Thomsen said that same forward-thinking mindset shaped the district’s approach to artificial intelligence. Rather than avoiding AI out of fear or uncertainty, Hershey’s leaders leaned into it as a teaching opportunity.
“As an admin team we decided we don’t want to limit AI, but rather teach kids how to use it appropriately,” Thomsen said. “AI and education have changed more in the last two years than they did in the previous forty. We have to do our best to keep up.”

The staff at Hershey leaned into the plan. On a Tuesday afternoon in late October, HPS media specialist and librarian Lindsay Stier stood in front of fifth-graders and walked them through a fun writing project incorporating the AI feature on Canva. The class oohed, aahed and laughed as Stier’s imagination of a superhero lap dog came to life on the screen behind her.
Then they were off with their Chromebooks to create a fun photo of their own. The students then authored stories to go along with their creations. Among all the giggles, you could feel the excitement fill the library.

While it can be pretty fun, Thomsen sees AI as more of a tool than a toy, something that can streamline workflows, support creativity, and even make learning more personalized if used with care. That starts with understanding boundaries and ethics.
“It’s our job as educators to teach them how to use it safely,” he said. “Just like a cell phone. We don’t know what kind of jobs these students will have in 20 years, but we know they’ll need to use these tools responsibly.”
The adults in the district are learning right alongside the kids. They’re on this journey into a new age of education together.
“We’re all learning,” Thomsen explained. “There are so many AI platforms. Before watching Mrs. Stier today, I hadn’t been on Canva’s. That was fun to see. It’s about figuring out which ones make sense in education and which ones actually help teachers challenge students while staying aligned to Nebraska standards.”
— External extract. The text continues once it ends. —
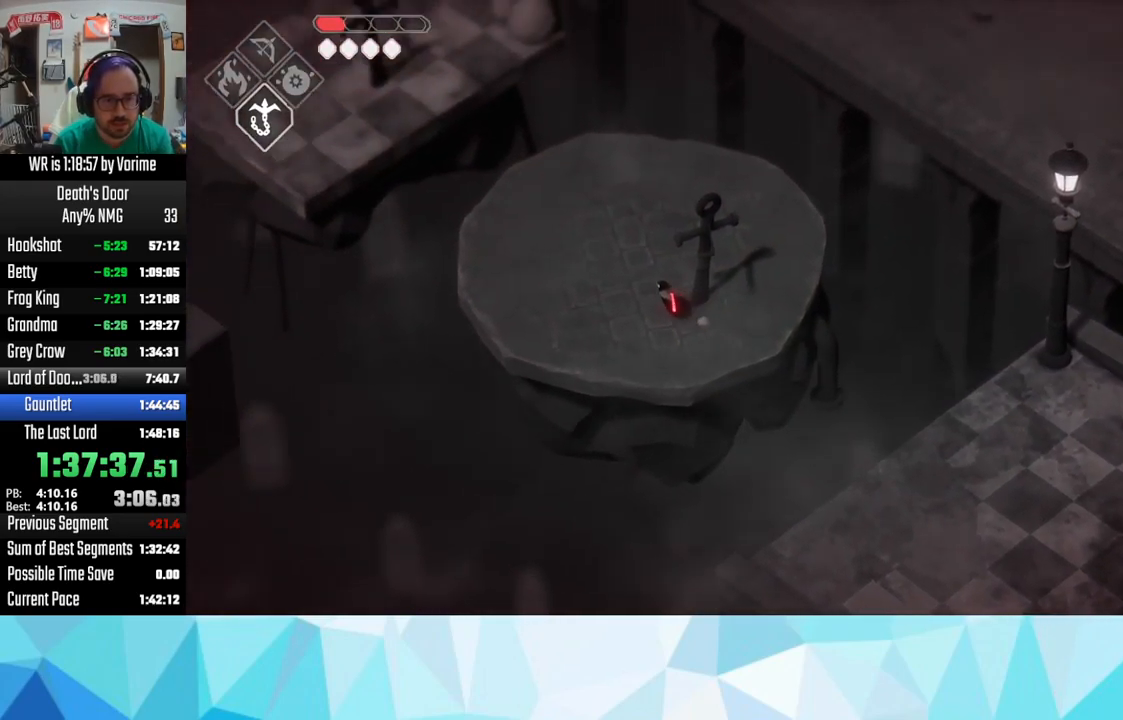
{"buttons": ["CIRCLE", "L2", "L3"], "left_stick": "up-left", "right_stick": "center", "events": [[83, "CROSS", "up"], [467, "CIRCLE", "down"], [467, "L2", "down"]]}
For Kort Smith, who has served as Hershey’s IT director for 18 years, that learning curve is part of the excitement.
“You think you’ve got it figured out, and then you’re behind again,” Smith said. “You just have to have that learning mindset all the time.”
He’s seen the landscape shift dramatically in just the past few years.
“The last two years especially, the shift’s been crazy,” he said. “AI’s integrated into everything now. It’s kind of like when social media came out. At first there was resistance, but now it’s just part of life. The important thing is making sure kids aren’t blindsided by it when they leave us.”
That philosophy, opting to be proactive rather than reactive, has guided Hershey through each stage of its digital evolution. From doing away with phones during instructional time to refining cell phone policies based on student well-being, every decision ties back to the goal they circled at the outset.

“It’s like I tell my son all the time,” said Smith. “There’s a real chance he’s going to have a job that isn’t even invented yet.”
Much of Hershey’s digital citizenship effort grew from a growing awareness of how social media impacts students’ mental health. During that 2024 board retreat, the discussion kept circling back to the emotional weight of constant connectivity.
“We talked about The Anxious Generation,” Davis said, referencing the book by Jonathan Haidt. “We know that social media and phones can create anxiety. So we used that as part of our framework for new cell phone policies.”
Today, Hershey’s middle school students keep their phones put away during the school day, while high schoolers have limited access during lunch. The move wasn’t predicated on restriction, but rather education.
“We don’t just tell them to put the phone away,” Davis said. “We explain why. We show them what excessive screen time looks like, what misinformation looks like. We want them to build those habits now.”
Those lessons show up not only in classroom conversations, but also in weekly social media content that challenges students to reflect on their own habits. It’s important, Davis said, for the students to recognize when those habits cross the line and become unhealthy. Two hours spent scrolling each day adds up quickly. That’s fourteen hours a week, or 30 full days over the course of a year.
“It’s about perspective,” Davis said. “Helping them see the bigger picture.”
If there’s one constant in Hershey’s approach, it’s an embrace of change. The small district in rural Nebraska might not have all the answers, but they’re not afraid to ask the questions. Unintimidated by a frontier.
“Education is changing fast,” Thomsen said. “We can’t shy away from it. We have to teach kids to adapt, to question, to think critically because we’re all figuring it out together.”
Davis echoed Thomsen’s sentiment.
“We know AI is here to stay,” said Davis, who presents alongside her team at conferences and was recently featured on an episode of ESUCC’s The Good Life EDU podcast. “Our job is to make sure students understand what it means to use it safely, ethically, and responsibly.”
Hershey’s commitment to readiness, reflection, and responsibility, runs through every screen in these hallways, in every policy set and every conversation had.
“When they leave Hershey Public Schools, we want them to be good digital citizens,” said Davis. “Because that’s not just a school skill anymore. It’s a life skill.”